Shaw shrugged. And after a few moments, he sighed heavily.
“Lachlan is…” He paused, and I filled in all sorts of things in my brain - dangerous, mean, an asshole, sexy, sweet, scary. “Complicated. We are all made by our pasts and live out that consequence on the daily, him more than most, maybe. But he’s crippled right now…”
“His maker?” I interrupted.
Shaw didn’t answer. “Even before, when he was young and had no sense, he was…” I couldn’t tell if Shaw kept pausing to rewrite the script because there were things he didn’t want me to know, or if he couldn’t put those things into words. I felt like I had already pushed this conversation as far as it could go.
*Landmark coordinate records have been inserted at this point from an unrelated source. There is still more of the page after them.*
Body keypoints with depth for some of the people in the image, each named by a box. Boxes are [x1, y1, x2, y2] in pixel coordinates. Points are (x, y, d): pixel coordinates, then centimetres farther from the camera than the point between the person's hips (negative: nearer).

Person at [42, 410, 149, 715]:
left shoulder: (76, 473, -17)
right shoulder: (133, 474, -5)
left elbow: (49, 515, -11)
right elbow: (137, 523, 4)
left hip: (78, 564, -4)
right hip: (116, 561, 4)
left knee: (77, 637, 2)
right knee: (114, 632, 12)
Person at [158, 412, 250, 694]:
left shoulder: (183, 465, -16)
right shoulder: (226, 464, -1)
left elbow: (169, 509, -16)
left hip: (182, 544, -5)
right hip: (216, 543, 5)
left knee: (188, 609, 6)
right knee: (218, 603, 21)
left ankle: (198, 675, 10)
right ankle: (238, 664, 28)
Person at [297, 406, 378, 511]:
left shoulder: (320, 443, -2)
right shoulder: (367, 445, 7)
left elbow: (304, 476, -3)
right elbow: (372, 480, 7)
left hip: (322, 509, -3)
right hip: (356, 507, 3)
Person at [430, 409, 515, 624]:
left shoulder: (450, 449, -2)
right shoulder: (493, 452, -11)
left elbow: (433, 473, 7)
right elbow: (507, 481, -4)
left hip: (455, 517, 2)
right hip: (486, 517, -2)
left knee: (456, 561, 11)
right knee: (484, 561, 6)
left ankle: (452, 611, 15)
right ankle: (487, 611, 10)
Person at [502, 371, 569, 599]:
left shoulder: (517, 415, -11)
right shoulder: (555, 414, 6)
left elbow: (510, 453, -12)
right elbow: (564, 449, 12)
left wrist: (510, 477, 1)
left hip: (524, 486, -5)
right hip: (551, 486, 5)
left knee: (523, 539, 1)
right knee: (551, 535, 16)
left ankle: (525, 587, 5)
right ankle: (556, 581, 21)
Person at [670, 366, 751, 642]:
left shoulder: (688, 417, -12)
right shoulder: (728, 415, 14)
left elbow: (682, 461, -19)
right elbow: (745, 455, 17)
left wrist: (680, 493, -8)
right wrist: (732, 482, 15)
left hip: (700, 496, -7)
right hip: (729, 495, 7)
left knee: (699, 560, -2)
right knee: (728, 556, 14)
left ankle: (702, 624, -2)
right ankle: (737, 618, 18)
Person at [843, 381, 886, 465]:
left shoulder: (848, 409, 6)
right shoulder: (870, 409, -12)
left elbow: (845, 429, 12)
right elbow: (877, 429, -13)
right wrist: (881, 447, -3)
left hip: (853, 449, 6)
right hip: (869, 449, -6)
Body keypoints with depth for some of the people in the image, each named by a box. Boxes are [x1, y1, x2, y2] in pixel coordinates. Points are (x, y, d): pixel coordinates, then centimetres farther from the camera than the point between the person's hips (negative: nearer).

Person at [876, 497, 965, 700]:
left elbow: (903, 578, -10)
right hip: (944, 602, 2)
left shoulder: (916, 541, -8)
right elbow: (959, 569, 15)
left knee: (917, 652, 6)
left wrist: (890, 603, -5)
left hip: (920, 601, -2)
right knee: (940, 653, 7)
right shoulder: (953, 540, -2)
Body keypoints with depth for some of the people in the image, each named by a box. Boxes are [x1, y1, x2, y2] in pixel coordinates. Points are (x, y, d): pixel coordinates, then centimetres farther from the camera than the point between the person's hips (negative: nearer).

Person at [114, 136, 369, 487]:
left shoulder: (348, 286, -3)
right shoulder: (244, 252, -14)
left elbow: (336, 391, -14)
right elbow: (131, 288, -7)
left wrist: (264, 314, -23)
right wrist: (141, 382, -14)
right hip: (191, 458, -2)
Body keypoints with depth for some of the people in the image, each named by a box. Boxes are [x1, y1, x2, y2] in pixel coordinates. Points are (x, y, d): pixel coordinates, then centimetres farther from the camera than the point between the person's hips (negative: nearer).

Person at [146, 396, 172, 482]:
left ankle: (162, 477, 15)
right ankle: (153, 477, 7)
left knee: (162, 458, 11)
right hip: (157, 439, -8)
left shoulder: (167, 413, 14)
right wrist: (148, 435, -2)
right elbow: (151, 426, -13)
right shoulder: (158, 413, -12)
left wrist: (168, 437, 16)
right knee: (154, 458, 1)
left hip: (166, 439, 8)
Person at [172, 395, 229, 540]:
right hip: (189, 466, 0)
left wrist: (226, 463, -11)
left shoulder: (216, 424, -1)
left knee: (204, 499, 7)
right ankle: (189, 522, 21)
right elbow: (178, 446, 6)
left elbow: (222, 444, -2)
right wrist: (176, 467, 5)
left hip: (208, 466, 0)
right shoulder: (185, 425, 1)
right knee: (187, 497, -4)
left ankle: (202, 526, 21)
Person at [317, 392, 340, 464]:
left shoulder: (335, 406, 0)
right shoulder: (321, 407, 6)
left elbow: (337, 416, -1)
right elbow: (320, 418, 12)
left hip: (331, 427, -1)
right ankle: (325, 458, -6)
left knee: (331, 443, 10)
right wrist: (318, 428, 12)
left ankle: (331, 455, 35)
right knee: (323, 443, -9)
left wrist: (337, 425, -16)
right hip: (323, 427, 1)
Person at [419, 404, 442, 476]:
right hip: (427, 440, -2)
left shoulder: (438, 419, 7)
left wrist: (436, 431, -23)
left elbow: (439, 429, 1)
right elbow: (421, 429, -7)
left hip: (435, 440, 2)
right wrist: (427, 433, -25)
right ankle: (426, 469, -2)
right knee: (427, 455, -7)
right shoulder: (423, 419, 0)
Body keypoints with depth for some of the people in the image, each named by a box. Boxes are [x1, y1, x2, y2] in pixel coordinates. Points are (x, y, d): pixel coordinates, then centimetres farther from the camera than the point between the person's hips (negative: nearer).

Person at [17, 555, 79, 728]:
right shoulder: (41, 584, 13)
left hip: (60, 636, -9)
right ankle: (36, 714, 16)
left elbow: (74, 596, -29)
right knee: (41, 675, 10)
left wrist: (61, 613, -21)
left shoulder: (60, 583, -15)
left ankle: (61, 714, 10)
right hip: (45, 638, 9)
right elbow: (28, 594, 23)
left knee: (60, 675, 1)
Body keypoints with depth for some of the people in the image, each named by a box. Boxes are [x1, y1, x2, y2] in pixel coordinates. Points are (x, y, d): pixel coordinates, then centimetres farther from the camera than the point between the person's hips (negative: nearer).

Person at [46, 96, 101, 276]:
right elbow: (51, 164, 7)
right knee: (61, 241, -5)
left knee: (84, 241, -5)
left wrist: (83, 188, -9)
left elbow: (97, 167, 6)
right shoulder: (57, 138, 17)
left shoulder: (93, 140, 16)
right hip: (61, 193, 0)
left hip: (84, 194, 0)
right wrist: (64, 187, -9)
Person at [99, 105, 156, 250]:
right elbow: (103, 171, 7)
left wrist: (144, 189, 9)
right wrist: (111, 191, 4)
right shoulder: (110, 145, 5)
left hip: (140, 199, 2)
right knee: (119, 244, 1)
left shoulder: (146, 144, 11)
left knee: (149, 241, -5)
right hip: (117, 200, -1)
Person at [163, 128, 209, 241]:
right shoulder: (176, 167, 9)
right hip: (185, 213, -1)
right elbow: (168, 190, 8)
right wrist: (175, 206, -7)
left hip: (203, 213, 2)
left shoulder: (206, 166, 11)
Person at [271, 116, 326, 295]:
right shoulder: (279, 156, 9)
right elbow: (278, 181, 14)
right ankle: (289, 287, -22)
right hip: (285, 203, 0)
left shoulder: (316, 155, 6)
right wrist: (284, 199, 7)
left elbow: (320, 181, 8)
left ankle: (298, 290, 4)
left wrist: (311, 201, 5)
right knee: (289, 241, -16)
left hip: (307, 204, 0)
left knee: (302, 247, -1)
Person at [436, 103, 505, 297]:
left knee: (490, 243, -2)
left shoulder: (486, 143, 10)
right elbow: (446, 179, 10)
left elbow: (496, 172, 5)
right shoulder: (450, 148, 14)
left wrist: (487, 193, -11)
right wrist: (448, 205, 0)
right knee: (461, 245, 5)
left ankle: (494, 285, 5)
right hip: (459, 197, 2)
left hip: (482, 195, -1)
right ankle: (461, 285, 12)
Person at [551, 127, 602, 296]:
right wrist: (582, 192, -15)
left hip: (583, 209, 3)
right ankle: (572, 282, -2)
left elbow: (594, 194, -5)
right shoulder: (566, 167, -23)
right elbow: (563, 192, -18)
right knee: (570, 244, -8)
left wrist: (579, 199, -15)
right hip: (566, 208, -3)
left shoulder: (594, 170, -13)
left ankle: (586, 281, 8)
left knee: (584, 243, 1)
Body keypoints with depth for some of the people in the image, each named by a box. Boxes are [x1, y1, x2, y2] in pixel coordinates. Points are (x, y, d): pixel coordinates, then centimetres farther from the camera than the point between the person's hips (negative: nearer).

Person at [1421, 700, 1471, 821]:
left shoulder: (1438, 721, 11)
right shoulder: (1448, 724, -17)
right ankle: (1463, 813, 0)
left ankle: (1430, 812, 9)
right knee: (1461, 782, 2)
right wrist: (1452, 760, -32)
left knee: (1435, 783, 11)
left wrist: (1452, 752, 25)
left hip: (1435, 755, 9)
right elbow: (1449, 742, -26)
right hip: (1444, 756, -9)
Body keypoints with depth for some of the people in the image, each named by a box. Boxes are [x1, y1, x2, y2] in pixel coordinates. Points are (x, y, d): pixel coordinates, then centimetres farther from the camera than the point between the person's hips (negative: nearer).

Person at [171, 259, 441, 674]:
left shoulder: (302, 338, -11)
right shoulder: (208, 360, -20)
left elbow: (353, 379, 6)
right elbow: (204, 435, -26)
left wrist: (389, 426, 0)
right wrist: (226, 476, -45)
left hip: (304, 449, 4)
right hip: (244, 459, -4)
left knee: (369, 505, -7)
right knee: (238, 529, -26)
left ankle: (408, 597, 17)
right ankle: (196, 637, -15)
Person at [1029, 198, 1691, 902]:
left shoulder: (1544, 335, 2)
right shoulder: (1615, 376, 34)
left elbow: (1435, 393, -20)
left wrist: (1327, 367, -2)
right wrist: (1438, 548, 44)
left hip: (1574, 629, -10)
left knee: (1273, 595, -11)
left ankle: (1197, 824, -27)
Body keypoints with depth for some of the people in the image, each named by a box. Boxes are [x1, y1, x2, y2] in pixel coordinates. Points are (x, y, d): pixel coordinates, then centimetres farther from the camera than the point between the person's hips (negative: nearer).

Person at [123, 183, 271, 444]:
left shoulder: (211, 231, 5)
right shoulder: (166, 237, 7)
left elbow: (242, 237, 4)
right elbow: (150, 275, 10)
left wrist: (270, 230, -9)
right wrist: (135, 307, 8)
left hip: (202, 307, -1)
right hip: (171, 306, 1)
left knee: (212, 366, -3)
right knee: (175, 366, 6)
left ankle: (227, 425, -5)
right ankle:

“Let me put it this way… We had all better hope that Lachlan never discovers something he would kill for. Die for? Yeah, there’s a lot he’d die for right now, but I’m not sure the world can sustain that kind of carnage.”
Well fuck, how do you follow that kind of statement up? I swung my feet off the edge of the roof. Lachlan killed me. He took my mortality and brought me into this world without my knowledge or my consent. And yet… I sighed.
“So, no, how you feel about him is how you feel about him. That’s your reality, magic or no.”
I fumbled out another cigarette and tapped it on the case, just like he did. A small smile played on his lips.